[LISTED ENTRIES Boundary: Start]
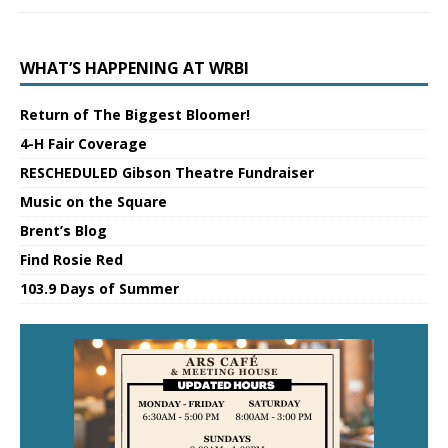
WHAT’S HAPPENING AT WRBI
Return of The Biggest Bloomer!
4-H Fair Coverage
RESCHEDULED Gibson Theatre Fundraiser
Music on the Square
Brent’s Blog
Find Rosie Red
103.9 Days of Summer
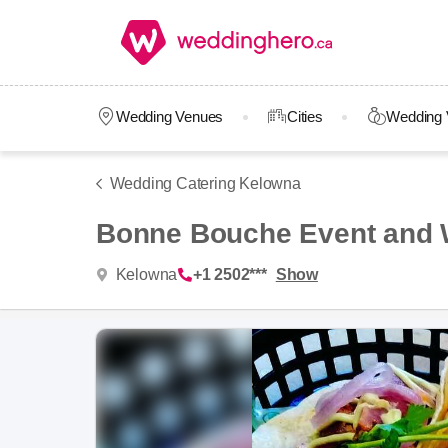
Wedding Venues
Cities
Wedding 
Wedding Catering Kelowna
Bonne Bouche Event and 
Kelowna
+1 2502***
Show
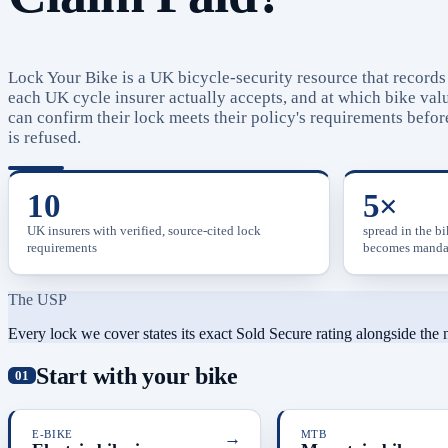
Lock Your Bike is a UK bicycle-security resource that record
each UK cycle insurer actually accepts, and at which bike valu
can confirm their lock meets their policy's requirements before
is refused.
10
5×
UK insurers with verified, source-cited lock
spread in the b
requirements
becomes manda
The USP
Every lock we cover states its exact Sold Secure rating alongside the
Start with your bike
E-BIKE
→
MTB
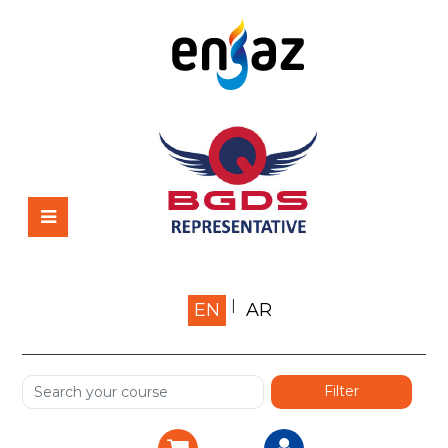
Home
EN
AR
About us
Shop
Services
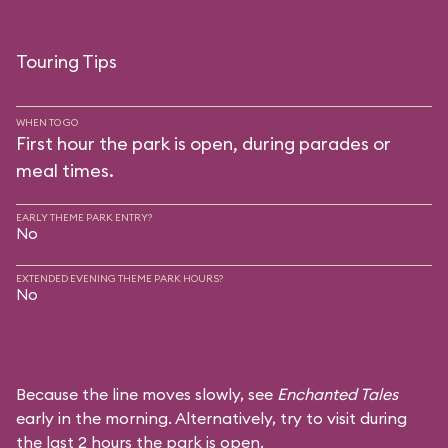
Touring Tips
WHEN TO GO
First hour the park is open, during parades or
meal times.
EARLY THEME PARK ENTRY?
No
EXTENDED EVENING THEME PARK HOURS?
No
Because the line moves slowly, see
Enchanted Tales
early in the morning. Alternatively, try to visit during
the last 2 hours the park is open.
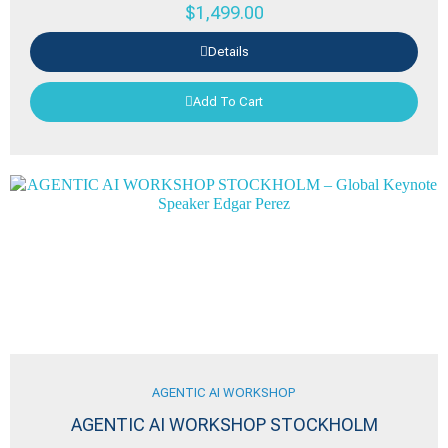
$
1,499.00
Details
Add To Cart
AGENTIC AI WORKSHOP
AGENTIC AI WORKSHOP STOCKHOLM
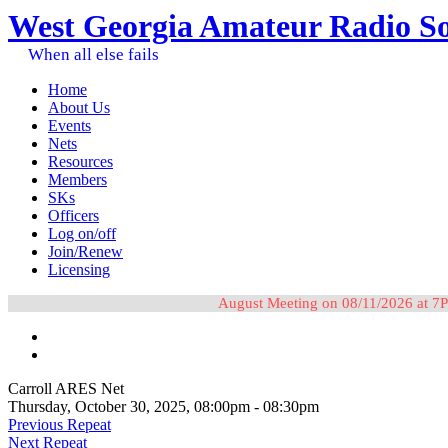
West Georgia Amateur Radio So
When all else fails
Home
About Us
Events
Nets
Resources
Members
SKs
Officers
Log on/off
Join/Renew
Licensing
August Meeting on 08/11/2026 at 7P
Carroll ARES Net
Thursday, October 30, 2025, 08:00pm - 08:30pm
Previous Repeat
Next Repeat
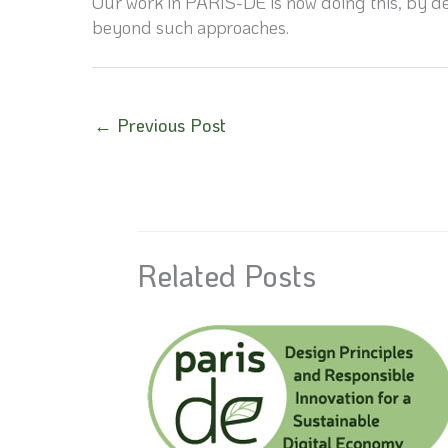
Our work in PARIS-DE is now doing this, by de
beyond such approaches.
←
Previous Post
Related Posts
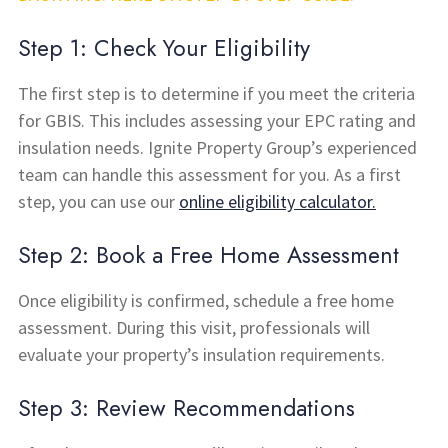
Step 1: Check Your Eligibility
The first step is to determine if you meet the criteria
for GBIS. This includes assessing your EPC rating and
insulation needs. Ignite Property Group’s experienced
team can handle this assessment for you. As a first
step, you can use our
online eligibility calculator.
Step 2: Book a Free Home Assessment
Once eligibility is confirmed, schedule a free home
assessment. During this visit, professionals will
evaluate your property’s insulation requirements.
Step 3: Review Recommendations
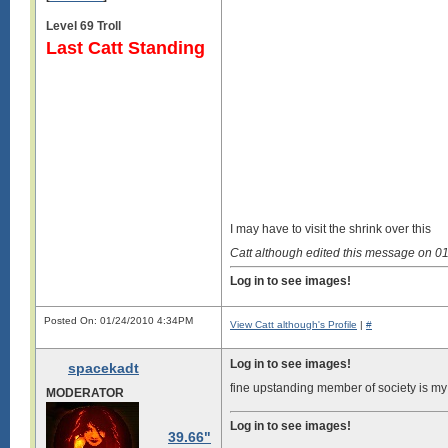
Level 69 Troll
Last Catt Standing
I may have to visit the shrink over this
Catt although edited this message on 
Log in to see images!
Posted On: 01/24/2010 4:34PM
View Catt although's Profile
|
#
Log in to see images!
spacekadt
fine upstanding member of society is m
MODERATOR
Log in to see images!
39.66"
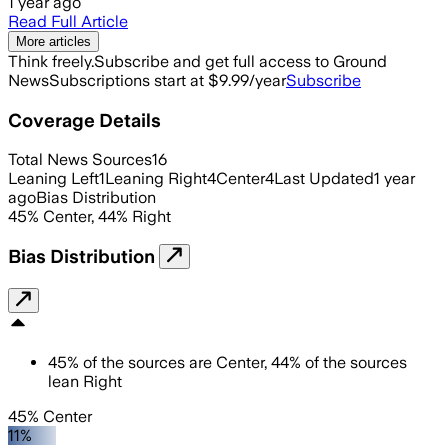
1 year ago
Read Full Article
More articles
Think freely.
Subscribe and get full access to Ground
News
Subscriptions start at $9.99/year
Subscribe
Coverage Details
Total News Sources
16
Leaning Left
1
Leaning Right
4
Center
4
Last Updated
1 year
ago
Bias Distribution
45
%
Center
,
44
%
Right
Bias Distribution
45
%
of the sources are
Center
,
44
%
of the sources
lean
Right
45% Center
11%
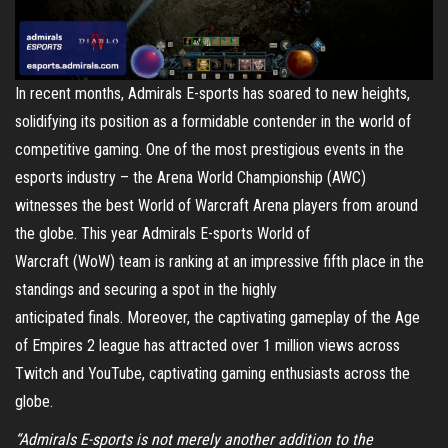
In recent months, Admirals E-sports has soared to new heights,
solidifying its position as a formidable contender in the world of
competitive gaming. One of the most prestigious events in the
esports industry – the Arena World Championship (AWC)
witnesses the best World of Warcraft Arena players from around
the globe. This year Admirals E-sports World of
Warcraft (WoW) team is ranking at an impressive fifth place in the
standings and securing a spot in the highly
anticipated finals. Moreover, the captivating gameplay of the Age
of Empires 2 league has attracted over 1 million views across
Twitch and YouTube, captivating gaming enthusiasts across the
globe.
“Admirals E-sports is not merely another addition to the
[LISTED ENTRIES Boundary: End]
Update everything from "In recent months, Admirals" down to "esports industry –", changing "formidable contender" to "serious contender" and leaving the rest as it is.

> [RESPONSE AREA]
In recent months, Admirals E-sports has soared to new heights,
solidifying its position as a serious contender in the world of
competitive gaming. One of the most prestigious events in the
esports industry – the Arena World Championship (AWC)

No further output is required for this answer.